**EXERCISE INSTRUCTIONS**
Your task is to filter the data below down to the lines holding "shoulder".

**MATERIAL SUPPLIED**
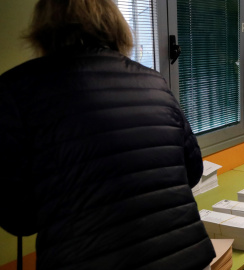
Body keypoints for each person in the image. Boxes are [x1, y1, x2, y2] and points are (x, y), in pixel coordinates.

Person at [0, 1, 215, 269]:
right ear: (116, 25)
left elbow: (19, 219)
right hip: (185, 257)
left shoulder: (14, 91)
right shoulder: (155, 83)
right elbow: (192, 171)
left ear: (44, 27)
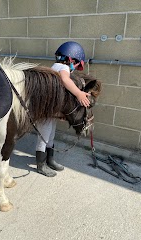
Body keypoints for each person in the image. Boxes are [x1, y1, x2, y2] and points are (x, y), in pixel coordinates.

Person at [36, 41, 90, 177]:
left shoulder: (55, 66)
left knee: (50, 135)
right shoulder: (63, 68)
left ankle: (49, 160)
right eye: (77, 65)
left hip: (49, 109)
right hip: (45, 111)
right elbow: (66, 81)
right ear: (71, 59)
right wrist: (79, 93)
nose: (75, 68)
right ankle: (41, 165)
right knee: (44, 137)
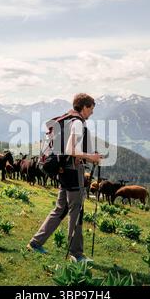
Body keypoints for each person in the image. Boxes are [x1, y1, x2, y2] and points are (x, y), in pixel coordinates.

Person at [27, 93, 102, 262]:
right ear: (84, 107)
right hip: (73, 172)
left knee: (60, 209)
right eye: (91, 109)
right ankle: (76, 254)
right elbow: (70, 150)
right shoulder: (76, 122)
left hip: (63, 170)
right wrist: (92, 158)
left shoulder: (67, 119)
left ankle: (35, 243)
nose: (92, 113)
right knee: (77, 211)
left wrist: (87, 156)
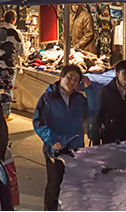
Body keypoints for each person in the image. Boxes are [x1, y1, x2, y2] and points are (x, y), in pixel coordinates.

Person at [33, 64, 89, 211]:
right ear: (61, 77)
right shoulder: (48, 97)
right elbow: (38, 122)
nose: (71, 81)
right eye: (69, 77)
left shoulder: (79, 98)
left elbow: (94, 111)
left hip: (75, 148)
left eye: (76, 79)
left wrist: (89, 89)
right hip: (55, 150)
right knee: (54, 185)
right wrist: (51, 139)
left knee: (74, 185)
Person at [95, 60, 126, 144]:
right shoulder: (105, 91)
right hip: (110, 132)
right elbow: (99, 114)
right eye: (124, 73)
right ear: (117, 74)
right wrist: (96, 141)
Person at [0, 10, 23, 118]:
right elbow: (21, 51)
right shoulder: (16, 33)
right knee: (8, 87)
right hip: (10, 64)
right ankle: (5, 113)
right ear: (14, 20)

**YOUR SOLUTION**
left shoulder: (14, 91)
right shoulder: (155, 83)
left shoulder: (55, 66)
right shoulder: (63, 68)
right shoulder: (76, 122)
left shoulder: (67, 119)
right shoulder: (48, 97)
left shoulder: (79, 98)
right shoulder: (105, 91)
right shoulder: (16, 33)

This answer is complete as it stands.